[Opening Excerpt provided section]

In findings that are fundamentally reshaping the scientific understanding of breast cancer, researchers have identified four genetically distinct types of the cancer. And within those types, they found hallmark genetic changes that are driving many cancers.

These discoveries, published online on Sunday in the journal Nature, are expected to lead to new treatments with drugs already approved for cancers in other parts of the body and new ideas for more precise treatments aimed at genetic aberrations that now have no known treatment.

The study is the first comprehensive genetic analysis of breast cancer, which kills more than 35,000 women a year in the United States. The new paper, and several smaller recent studies, are electrifying the field.

“This is the road map for how we might cure breast cancer in the future,” said Dr. Matthew Ellis of Washington University, a researcher for the study.

Researchers and patient advocates caution that it will still take years to translate the new insights into transformative new treatments. Even within the four major types of breast cancer, individual tumors appear to be driven by their own sets of genetic changes. A wide variety of drugs will most likely need to be developed to tailor medicines to individual tumors.

[Closing Excerpt provided section]

Activities:
1. In which journal does the breast cancer excerpt say the discoveries were published?
2. Please rewrite the part of the breast cancer excerpt that begins with "In findings that" and ends after "for the study.", putting "energizing" in place of "electrifying".
Answer using only the breast cancer excerpt.

[Opening Extracted entries section]

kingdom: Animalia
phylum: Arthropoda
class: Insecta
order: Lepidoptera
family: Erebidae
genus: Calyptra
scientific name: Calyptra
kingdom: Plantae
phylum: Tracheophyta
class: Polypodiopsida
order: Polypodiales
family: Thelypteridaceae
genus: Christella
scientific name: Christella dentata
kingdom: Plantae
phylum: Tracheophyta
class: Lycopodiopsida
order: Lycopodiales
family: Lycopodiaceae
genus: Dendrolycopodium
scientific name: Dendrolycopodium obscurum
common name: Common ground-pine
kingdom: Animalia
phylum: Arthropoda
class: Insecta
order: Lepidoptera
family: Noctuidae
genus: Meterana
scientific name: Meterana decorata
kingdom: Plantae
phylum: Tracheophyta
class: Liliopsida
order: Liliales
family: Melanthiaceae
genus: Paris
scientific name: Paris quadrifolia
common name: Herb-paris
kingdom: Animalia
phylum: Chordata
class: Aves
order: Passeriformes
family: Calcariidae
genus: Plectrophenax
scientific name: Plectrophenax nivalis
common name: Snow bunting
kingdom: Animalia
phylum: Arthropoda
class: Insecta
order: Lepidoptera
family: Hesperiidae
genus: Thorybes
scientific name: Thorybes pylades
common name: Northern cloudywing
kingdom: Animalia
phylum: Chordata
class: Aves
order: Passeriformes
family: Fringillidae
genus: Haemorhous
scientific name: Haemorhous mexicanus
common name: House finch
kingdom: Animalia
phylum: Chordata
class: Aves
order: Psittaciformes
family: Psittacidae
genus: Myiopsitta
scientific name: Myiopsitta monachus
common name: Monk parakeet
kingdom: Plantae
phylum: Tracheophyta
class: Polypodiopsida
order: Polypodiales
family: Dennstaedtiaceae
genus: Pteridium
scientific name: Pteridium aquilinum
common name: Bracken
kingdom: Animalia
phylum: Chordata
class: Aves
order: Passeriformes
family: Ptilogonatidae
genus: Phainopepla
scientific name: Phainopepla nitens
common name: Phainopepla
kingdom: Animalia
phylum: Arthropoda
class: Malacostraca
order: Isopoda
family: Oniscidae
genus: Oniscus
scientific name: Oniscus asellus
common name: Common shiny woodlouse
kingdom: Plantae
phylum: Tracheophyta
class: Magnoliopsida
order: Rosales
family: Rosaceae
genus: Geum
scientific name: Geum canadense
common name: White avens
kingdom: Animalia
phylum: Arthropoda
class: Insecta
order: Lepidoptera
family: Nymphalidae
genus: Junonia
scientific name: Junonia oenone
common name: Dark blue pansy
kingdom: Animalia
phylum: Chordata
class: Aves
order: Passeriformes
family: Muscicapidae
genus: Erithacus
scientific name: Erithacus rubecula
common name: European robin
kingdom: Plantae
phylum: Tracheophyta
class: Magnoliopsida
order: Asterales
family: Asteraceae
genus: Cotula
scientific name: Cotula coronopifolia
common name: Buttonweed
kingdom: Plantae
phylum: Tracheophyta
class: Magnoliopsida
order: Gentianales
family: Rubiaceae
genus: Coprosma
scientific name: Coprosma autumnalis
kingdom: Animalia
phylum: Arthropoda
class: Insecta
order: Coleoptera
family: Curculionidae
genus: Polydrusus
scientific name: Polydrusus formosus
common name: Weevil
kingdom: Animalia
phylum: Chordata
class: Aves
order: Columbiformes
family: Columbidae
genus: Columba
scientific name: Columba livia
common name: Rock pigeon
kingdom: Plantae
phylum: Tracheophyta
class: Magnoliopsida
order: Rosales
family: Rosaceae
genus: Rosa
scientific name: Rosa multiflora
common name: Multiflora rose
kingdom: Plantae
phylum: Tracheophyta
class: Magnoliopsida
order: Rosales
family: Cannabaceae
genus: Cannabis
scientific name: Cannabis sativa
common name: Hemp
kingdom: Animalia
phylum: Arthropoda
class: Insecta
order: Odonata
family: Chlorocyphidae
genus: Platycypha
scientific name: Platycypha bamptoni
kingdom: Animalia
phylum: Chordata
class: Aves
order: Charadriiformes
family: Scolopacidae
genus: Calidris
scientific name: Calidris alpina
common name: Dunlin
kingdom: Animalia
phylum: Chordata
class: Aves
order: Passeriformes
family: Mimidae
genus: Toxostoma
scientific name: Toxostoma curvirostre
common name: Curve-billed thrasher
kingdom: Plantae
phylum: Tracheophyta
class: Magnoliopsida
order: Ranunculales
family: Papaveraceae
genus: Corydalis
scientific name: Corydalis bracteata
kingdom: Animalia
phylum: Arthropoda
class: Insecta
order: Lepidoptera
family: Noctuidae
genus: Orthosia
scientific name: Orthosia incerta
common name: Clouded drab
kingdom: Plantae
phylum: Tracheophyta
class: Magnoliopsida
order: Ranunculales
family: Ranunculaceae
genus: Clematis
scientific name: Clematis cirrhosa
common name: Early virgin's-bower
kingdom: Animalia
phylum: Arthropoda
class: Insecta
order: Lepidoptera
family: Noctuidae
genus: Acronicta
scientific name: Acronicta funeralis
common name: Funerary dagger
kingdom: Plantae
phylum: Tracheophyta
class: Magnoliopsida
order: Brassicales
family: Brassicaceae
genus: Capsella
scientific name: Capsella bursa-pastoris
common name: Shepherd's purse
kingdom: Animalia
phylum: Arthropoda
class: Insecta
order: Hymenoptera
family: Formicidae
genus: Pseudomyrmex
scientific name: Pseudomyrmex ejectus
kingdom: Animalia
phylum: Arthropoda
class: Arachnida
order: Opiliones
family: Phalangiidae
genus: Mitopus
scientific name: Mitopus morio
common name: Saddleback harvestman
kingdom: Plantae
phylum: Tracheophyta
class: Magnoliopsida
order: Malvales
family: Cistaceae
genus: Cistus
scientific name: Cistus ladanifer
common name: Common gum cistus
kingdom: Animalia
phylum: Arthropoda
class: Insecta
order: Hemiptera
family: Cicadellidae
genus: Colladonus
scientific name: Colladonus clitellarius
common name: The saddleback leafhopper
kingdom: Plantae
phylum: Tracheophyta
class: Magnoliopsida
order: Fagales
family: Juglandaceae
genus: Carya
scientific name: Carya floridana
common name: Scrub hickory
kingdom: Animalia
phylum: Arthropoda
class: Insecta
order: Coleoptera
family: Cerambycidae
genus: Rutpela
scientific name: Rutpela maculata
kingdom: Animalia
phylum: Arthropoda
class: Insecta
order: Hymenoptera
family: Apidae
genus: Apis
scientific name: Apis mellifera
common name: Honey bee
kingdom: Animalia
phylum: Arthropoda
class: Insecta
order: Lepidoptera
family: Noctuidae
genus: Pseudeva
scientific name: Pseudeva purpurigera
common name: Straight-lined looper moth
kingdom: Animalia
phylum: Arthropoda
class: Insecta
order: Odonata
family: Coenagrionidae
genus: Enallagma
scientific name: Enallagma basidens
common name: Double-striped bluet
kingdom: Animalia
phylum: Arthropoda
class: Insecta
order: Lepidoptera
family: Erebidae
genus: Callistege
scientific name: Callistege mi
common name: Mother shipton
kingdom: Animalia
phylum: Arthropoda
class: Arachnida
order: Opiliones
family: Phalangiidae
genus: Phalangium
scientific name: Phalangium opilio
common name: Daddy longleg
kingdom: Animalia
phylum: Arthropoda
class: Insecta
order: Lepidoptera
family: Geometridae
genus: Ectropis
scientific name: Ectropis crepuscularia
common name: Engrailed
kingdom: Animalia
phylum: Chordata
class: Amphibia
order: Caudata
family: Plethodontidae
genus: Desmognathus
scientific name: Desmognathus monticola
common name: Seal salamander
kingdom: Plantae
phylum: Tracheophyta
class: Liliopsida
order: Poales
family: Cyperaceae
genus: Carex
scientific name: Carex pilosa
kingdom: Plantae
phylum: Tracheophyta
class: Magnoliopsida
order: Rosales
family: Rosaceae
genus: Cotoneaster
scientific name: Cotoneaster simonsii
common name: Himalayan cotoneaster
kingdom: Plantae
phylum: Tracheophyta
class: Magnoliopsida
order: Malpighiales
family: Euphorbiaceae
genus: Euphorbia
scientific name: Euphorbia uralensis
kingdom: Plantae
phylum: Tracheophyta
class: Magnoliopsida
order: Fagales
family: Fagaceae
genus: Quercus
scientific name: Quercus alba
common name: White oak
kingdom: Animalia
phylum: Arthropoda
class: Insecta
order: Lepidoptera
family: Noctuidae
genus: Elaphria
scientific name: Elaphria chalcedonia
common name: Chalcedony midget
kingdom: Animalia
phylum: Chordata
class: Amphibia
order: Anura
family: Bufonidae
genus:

[Closing Extracted entries section]

Solutions in order:
1. Nature

2.
In findings that are fundamentally reshaping the scientific understanding of breast cancer, researchers have identified four genetically distinct types of the cancer. And within those types, they found hallmark genetic changes that are driving many cancers.

These discoveries, published online on Sunday in the journal Nature, are expected to lead to new treatments with drugs already approved for cancers in other parts of the body and new ideas for more precise treatments aimed at genetic aberrations that now have no known treatment.

The study is the first comprehensive genetic analysis of breast cancer, which kills more than 35,000 women a year in the United States. The new paper, and several smaller recent studies, are energizing the field.

“This is the road map for how we might cure breast cancer in the future,” said Dr. Matthew Ellis of Washington University, a researcher for the study.